Y en Egipto los coptos siguen en peligro, pese a los nobles esfuerzos del presidente Al Sisi, que intenta protegerlos. En Turquía, la impronta islamista-nacionalista del régimen de Erdogan significa hostigamiento para los pocos cristianos que allí quedan. En Nigeria, Boko Haram está menos activo (aunque más de 100 de las chicas secuestradas en 2014 siguen en paradero desconocido), pero otras milicias islamistas toman el relevo; en la violencia de los pastores fulani se mezcla la cristofobia con la milenaria rivalidad entre agricultores y ganaderos.
Las dictaduras socialistas de Hispanoamérica pisotean también la libertad religiosa. En Cuba, desde hace 60 años. Pero ahora también en Venezuela (asaltos a las residencias de los arzobispos de Barquisimeto y Caracas, entre otros desmanes) y Nicaragua (numerosas iglesias cercadas por la policía, asalto a la catedral de Managua, etc.), desde que los obispos plantaron cara a sus gobiernos bolivarianos. En Chile se han quemado muchas iglesias cuando la ultraizquierda tomó las calles a partir de octubre de 2019.
Llama la atención el contraste entre nuestra indiferencia a los sufrimientos de los cristianos y la atención dedicada a la persecución de los musulmanes rohingyás por el gobierno birmano. O a la de los yazidíes en el norte de Irak, a los que la prensa europea y norteamericana concedía más foco que a los cristianos, sometidos a idéntica persecución por Estado Islámico.
Y no se trata de minimizar las desventuras de yazidíes, rohingyás o budistas tibetanos. Pero sí de señalar el doble rasero, y lo que tiene de autonegación. Pues ignoramos a los nuestros, a los que comparten nuestra religión, o la que lo fue. En el siglo XIX, cuando el imperio otomano se debilitó, Francia, Rusia, Inglaterra y otras naciones competían por el título de “defensora de los cristianos de Tierra Santa”. En el siglo XXI, ningún país occidental (salvo Hungría, que ha creado una Oficina de Asistencia a Cristianos Perseguidos) quiere ser sorprendido en pecado de… parcialidad pro-occidental. No se puede defender a quien se parece a nosotros. El diferente siempre tiene prioridad. Es lo que Renato Cristin llama xenofilia, culto a lo ajeno; su contrapartida es la oikofobia: el odio al hogar, a lo propio.

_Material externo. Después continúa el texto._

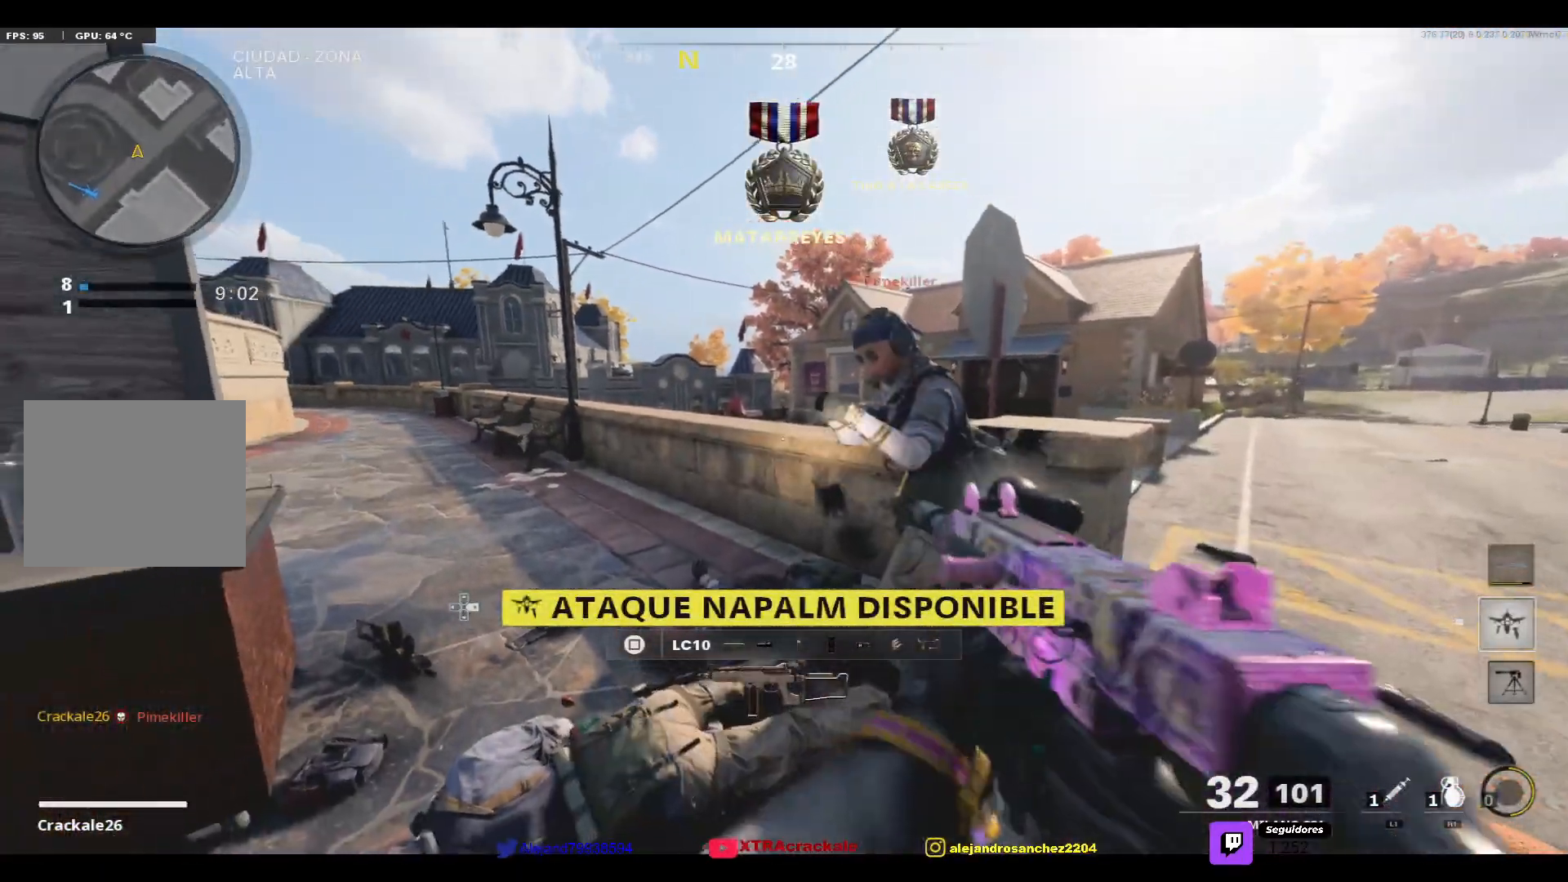
{"buttons": ["R2"], "left_stick": "center", "right_stick": "up", "events": [[50, "right_stick", "up"], [100, "R2", "down"], [133, "right_stick", "up-right"], [250, "right_stick", "right"], [433, "right_stick", "up"]]}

En realidad, el occidental contemporáneo no entiende que los cristianos de Oriente Medio, la India o África sigan tomándose tan en serio su religión. Piensa en el fondo que los problemas de discriminación religiosa se solucionarían mejor con la receta que propuso Marx en La cuestión judía: mediante la desaparición de todas las religiones. ¿Por qué pagar un precio tan alto por mantener unas creencias anticuadas e irracionales?
Los cristianos orientales no gustan del empoderamiento trans, el matrimonio homosexual, las charlas pornográficas a niños de ocho años, el aborto… Tampoco se han secularizado: la práctica religiosa sigue siendo muy alta. Suelen tener familias sólidas y proles numerosas. Son la imagen de lo que hubiéramos podido ser de no producirse la revolución moral-cultural de los 60 y 70. Quizás por eso los ignoramos.
En realidad, nos incomodan con su maldita fidelidad. Son un reproche mudo contra la forma de vida que hemos escogido: “Tendamos trampas al justo, porque nos molesta y […] nos reprocha las faltas contra la enseñanza recibida. […] Es un vivo reproche contra nuestra manera de pensar, y su sola presencia nos resulta insoportable. Porque lleva una vida distinta de los demás y va por caminos muy diferentes” (Sabiduría, 2, 11-15).